◆ **YOUR OBJECTIVE**:
Please count the lines in the rows below that contain the string "pose". Reply with the number alone.
— begin RECORD LIST —
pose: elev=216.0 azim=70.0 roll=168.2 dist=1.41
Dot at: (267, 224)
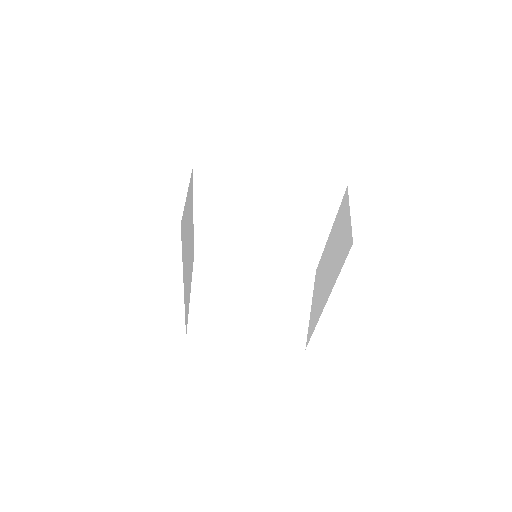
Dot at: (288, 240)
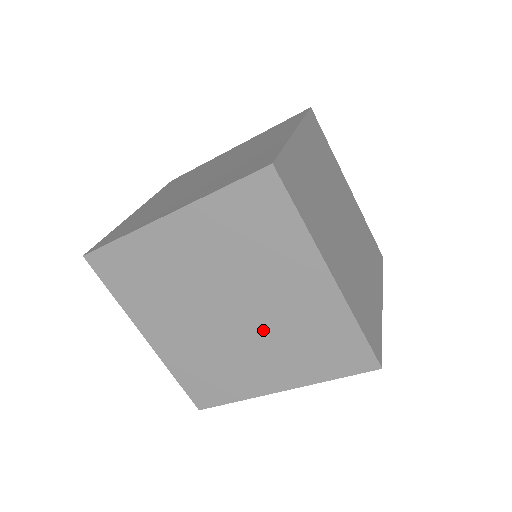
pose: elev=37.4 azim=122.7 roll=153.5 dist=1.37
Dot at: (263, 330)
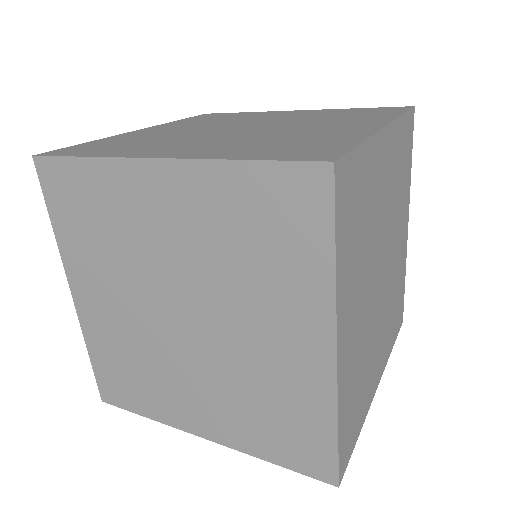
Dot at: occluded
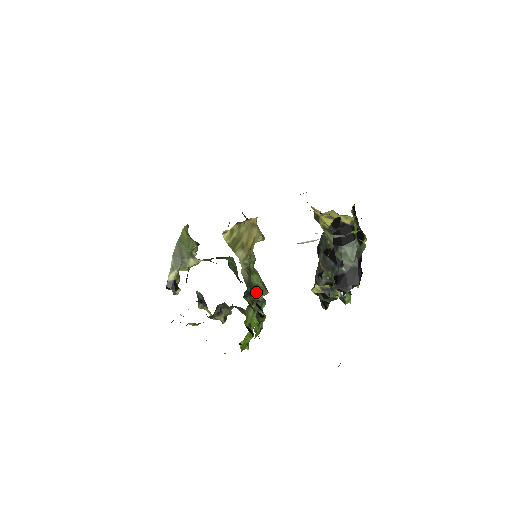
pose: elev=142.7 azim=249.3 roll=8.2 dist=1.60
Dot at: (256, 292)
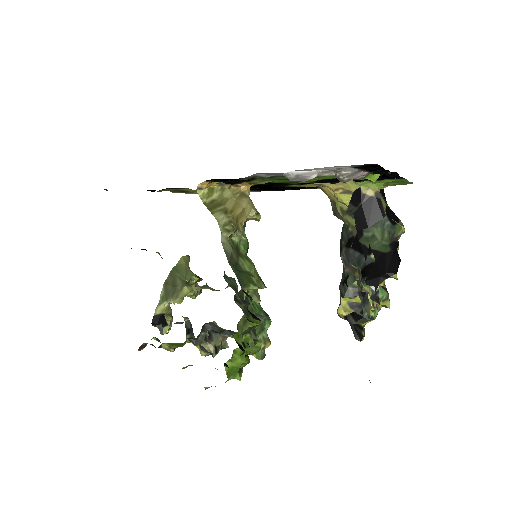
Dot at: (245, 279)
— end RECORD LIST —
— begin RECORD LIST —
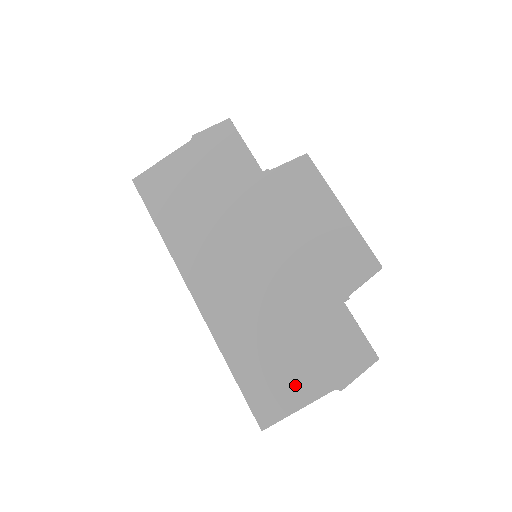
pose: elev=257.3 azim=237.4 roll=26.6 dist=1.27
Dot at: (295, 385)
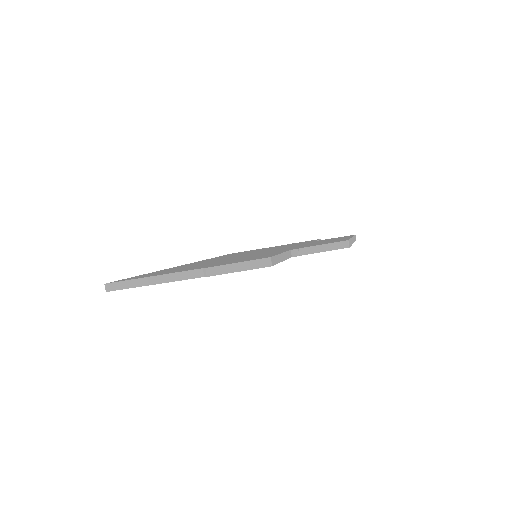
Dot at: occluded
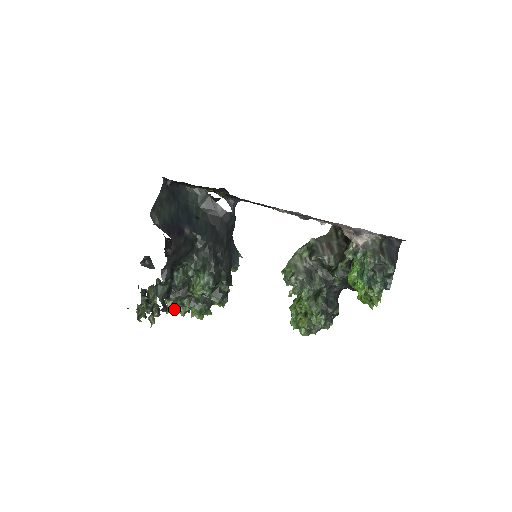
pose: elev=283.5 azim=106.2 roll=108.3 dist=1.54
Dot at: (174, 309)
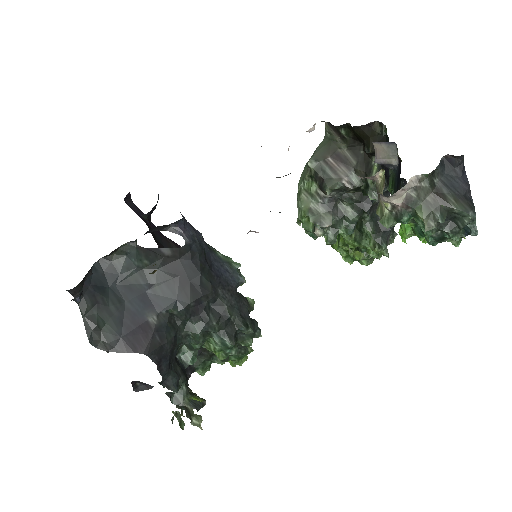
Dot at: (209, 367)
— end RECORD LIST —
— begin RECORD LIST —
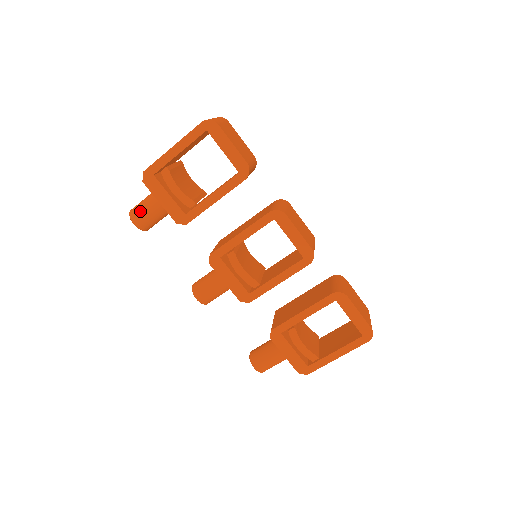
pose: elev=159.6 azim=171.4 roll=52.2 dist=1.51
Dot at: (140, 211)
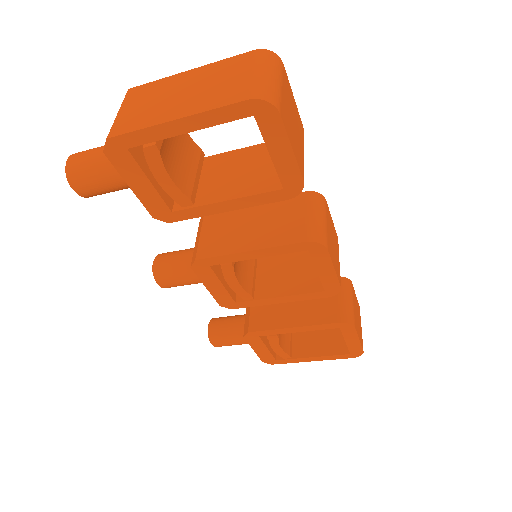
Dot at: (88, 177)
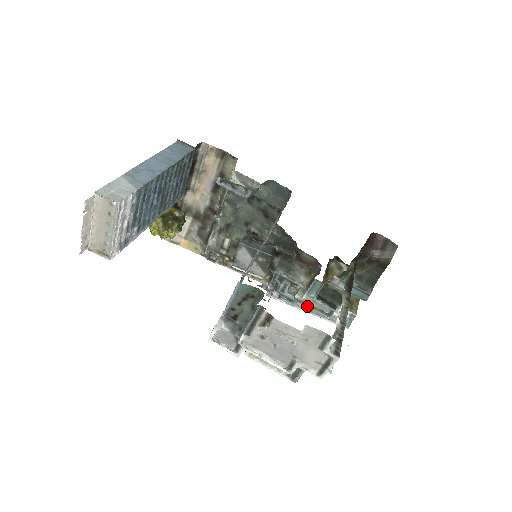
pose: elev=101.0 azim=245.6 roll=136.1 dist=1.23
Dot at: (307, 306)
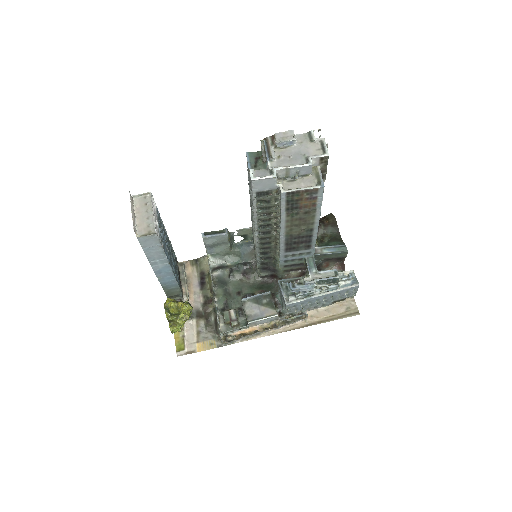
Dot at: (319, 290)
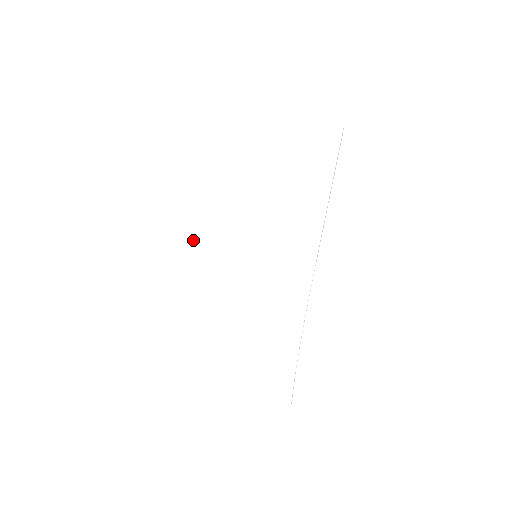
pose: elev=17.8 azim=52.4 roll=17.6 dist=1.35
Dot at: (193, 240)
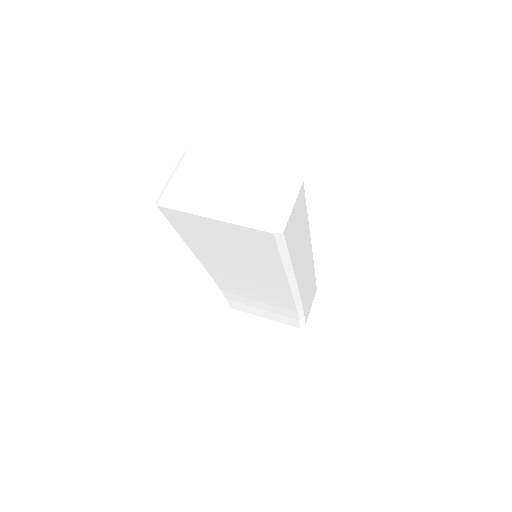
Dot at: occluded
— end RECORD LIST —
◆ **TASK SOLUTION**:
8